Fences and walls often appear in novels. Why is the world obsessed with closing territories?
People who want power over other people know that one of the best tricks to the getting of that power is the act of dividing and ruling – how one of the fastest routes to the getting of power is to apply the us and them fallacy. In reality, there’s no them. There’s only us. All the arts blow human sized holes in the fences and the walls.
The refugee crisis is also present in the books and some of the characters see it as a pervasive threat. Why is there still this rejection towards people coming from outside? What interested you about this issue?
This is truly the story of our time, when more people than ever before have found themselves homeless and crossing the surface of the earth looking for somewhere safe, because of war, political division, poverty. How can anyone tell the story of this time we’re in if they don’t tell this story?
In your novels we often see language games and experiments. Why are you so interested in language?
Language is our best, most versatile, simultaneously most complex and most simple means of communication.

◆ DATA FOR REVIEW:
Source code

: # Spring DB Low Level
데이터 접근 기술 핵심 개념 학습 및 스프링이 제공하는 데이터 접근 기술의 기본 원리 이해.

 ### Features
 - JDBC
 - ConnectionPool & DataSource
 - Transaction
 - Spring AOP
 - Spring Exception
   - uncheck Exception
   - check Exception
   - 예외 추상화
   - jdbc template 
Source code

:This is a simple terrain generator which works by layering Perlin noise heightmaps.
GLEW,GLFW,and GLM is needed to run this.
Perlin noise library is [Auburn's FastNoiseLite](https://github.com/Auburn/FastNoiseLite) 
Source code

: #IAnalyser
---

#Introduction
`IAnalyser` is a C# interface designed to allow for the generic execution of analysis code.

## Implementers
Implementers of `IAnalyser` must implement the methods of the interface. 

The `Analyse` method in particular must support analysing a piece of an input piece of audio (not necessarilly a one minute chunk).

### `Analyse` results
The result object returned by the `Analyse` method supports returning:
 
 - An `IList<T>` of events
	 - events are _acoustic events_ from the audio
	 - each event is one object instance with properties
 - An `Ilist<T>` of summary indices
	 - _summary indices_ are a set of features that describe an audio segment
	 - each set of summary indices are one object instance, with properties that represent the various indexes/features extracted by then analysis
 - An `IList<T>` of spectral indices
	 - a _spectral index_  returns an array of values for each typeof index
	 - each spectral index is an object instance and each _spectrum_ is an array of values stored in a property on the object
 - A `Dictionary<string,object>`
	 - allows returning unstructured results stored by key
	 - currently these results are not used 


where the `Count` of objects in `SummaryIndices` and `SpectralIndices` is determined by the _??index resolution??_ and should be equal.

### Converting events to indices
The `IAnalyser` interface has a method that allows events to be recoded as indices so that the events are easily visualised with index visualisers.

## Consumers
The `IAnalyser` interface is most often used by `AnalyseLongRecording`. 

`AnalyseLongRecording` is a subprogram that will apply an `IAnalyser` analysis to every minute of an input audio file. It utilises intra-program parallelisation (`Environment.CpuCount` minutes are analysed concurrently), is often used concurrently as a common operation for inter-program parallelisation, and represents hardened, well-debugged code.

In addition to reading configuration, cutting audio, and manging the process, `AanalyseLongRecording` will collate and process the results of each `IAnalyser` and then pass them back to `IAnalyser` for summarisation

◆ REQUIRED WORK:
A. In the interview excerpt about fences, refugees and language, translate this sentence into Spanish: "Language is our best, most versatile, simultaneously most complex and most simple means of communication."
B. The interview excerpt about fences, refugees and language names three reasons why people cross the earth looking for somewhere safe. What are they?
C. From the interview excerpt about fences, refugees and language, set down the stretch from "Fences and walls" through "and the walls." with no changes.

◆ TASK-BY-TASK OUTPUTS:
A. El lenguaje es nuestro mejor medio de comunicación, el más versátil y, a la vez, el más complejo y el más sencillo.

B. War, political division and poverty.

C.
Fences and walls often appear in novels. Why is the world obsessed with closing territories?
People who want power over other people know that one of the best tricks to the getting of that power is the act of dividing and ruling – how one of the fastest routes to the getting of power is to apply the us and them fallacy. In reality, there’s no them. There’s only us. All the arts blow human sized holes in the fences and the walls.